NASA’s Artemis mission saw significant setbacks on Saturday, after engineers were unable to resolve a hydrogen leak in an interface connecting the liquid hydrogen fuel feed line with the Space Launch System (SLS) rocket.
Mission managers have said that they are currently looking at possible launch windows in the weeks ahead, although timing is critical, presenting engineers with limited time to attempt to resolve the issue.
NASA Administrator Bill Nelson offered words of encouragement on Saturday following the announcement during an Artemis I Flight Test Update.
“While we don’t have the launch that we wanted today, I can tell you that these teams know exactly what they’re doing and I’m very proud of them,” Nelson said.
Jim Free, Associate Administrator with NASA’s Exploration Systems Mission Directorate, said that although the hydrogen leak has left the space agency behind schedule, it is best that its rocket remains safe while Artemis engineer teams determine the source of the problem.
“We wanted it safe in orbit,” Free said on Saturday. “It’s not there, it’s safe on the ground.”
“Launch period 25 is definitely off the table,” Free said. “We will not be launching in this launch period.”
“Launch period 26 and 27 will really depend on the options that the team comes back with,” Free added, saying that further details will likely be provided “on Monday or early Tuesday morning.”

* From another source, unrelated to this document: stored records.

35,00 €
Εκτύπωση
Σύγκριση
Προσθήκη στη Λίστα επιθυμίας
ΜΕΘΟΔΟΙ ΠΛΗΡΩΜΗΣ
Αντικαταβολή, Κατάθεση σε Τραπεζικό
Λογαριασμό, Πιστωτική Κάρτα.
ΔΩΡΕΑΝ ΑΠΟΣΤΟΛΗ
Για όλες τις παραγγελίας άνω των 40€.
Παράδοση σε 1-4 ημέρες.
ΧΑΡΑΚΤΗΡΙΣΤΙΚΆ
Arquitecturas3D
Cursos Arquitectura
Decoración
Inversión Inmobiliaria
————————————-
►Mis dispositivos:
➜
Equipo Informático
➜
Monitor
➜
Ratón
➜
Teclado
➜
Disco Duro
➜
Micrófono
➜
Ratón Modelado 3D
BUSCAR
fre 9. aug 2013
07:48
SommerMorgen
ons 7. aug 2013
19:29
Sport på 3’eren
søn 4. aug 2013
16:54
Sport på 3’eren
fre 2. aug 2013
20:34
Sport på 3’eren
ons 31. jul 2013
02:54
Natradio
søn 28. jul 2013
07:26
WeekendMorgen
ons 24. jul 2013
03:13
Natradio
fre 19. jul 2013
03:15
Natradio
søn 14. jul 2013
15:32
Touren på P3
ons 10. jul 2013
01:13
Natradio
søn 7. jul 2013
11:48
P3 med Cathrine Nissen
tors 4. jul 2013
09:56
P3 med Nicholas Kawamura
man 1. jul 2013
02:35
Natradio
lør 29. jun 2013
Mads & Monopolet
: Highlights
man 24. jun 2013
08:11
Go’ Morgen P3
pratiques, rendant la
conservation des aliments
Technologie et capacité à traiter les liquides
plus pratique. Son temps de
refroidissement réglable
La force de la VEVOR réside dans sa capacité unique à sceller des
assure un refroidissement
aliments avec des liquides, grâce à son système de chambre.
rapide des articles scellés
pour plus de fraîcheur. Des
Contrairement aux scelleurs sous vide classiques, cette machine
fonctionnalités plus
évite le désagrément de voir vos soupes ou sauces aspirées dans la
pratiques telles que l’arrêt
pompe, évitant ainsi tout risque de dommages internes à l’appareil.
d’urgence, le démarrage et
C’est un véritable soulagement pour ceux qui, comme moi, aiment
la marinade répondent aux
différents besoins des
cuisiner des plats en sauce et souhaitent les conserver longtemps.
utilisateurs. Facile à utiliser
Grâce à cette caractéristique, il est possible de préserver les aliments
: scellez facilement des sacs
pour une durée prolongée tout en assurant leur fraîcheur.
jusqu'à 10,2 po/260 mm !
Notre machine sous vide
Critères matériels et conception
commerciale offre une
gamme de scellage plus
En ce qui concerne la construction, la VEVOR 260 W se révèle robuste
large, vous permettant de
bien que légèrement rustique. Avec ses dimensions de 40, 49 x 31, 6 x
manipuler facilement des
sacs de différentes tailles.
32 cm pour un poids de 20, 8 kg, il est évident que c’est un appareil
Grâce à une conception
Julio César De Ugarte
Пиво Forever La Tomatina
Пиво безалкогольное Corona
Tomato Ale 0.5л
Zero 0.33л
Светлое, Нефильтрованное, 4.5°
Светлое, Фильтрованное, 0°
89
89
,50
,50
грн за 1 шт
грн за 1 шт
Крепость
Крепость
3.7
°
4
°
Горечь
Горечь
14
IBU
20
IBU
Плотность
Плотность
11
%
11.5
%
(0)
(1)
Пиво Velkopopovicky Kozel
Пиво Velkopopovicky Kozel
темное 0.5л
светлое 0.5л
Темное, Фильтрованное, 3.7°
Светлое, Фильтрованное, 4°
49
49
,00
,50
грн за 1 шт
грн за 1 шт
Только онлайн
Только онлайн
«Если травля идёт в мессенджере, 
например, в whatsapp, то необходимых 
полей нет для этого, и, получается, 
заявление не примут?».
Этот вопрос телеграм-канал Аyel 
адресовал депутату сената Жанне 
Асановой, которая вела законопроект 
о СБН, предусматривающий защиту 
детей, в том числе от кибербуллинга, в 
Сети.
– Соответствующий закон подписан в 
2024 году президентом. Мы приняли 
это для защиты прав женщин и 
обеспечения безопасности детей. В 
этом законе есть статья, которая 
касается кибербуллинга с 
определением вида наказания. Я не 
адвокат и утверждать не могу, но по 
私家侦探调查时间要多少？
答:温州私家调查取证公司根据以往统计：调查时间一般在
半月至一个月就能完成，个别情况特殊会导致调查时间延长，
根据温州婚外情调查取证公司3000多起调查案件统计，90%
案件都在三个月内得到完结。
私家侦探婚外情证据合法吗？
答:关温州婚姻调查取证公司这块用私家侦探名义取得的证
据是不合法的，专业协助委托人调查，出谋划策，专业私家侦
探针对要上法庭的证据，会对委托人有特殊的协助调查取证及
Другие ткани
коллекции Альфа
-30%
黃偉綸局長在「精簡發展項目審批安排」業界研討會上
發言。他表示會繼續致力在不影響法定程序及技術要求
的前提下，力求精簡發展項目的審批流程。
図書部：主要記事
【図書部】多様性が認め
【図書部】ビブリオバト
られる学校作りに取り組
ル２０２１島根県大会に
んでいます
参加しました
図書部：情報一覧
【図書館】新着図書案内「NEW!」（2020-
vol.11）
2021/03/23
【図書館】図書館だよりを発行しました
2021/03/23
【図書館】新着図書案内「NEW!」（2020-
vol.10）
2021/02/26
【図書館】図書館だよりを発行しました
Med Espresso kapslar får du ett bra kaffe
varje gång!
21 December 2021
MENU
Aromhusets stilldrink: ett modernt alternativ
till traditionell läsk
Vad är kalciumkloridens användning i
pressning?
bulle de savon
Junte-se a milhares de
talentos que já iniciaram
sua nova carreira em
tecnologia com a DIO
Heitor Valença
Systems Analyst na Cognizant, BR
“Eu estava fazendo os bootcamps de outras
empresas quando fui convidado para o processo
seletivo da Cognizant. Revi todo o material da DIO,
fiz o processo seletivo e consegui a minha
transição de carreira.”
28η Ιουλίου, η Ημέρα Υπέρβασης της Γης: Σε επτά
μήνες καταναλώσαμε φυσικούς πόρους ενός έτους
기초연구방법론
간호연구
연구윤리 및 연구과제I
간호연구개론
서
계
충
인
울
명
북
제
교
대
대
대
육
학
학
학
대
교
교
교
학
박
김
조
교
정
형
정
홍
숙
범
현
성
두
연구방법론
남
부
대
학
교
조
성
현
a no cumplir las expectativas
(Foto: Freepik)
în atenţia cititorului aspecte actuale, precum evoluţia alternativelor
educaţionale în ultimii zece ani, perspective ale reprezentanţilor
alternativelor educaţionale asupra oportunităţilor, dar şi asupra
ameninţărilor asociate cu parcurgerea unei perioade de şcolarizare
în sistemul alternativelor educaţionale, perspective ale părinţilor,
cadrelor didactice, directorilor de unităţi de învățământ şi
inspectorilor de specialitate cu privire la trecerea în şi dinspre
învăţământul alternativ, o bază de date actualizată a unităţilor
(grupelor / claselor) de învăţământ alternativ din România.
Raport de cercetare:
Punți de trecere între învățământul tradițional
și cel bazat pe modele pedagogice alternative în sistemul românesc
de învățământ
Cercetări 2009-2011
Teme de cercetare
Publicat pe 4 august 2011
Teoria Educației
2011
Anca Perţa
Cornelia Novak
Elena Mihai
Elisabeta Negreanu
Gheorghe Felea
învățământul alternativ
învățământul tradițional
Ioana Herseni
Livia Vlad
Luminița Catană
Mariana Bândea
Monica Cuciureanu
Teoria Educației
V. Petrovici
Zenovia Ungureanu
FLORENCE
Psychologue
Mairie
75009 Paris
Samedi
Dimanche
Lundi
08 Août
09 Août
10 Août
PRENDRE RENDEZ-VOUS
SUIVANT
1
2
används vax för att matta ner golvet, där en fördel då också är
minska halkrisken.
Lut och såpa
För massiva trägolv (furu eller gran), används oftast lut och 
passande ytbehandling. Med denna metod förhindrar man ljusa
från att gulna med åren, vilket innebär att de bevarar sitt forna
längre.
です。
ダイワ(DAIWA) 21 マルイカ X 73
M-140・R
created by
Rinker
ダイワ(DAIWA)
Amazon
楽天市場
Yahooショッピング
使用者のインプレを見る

Artemis Mission Manager Mike Sarafin said during Saturday’s Artemis I Flight Test Update that the late summer months grant such launches a high propellant bulk temperature, enabling greater performance from the SLS rocket.
“So essentially we have a hot rocket in terms of the performance,” Sarafin said.
However, as the Artemis team worked through a chill down prior to cryogenic loading, Sarafin said an “inadvertent pressurization of the hydrogen transfer line” that exceeded planned levels.
“What we do know is that we saw a large leak at the eight inch quick disconnect,” Sarafin said. “That leak started when we went from the slow fill to the fast fill.” However, Sarafin added that it is too early to tell exactly what the underlying cause of the leak could have been.
In the days ahead, Artemis team engineers will begin searching for ways to repair the leak, which may either occur within the Vehicle Assembly Building, or at the launch pad itself where testing under cryogenic conditions would be available.
“To meet the requirement by the Eastern Range for the certification on the flight termination system, currently set at 25 days, NASA will need to roll the rocket and spacecraft back to the VAB before the next launch attempt to reset the system’s batteries,” said Rachel Kraft, a NASA Senior Communications Specialist at the Artemis blog.
“The flight termination system is required on all rockets to protect public safety,” Kraft said.
Since Saturday’s launch was scrubbed, it has been learned that the fitting was identified as one that had also leaked during a previous launch attempt last Monday. However, concentrations had been significantly lower at the time of the initial leak the Artemis crew identified, which allowed for the rocket’s hydrogen tank to fill.
Early speculations that there had been a problem with proper chilling of the rocket’s engines have since been disproven, and have now been attributed to a faulty temperature sensor.
“We’re not gonna launch until it’s right,” NASA Administrator Bill Nelson said on Saturday.
“That is standard operating procedure, and will continue to be.”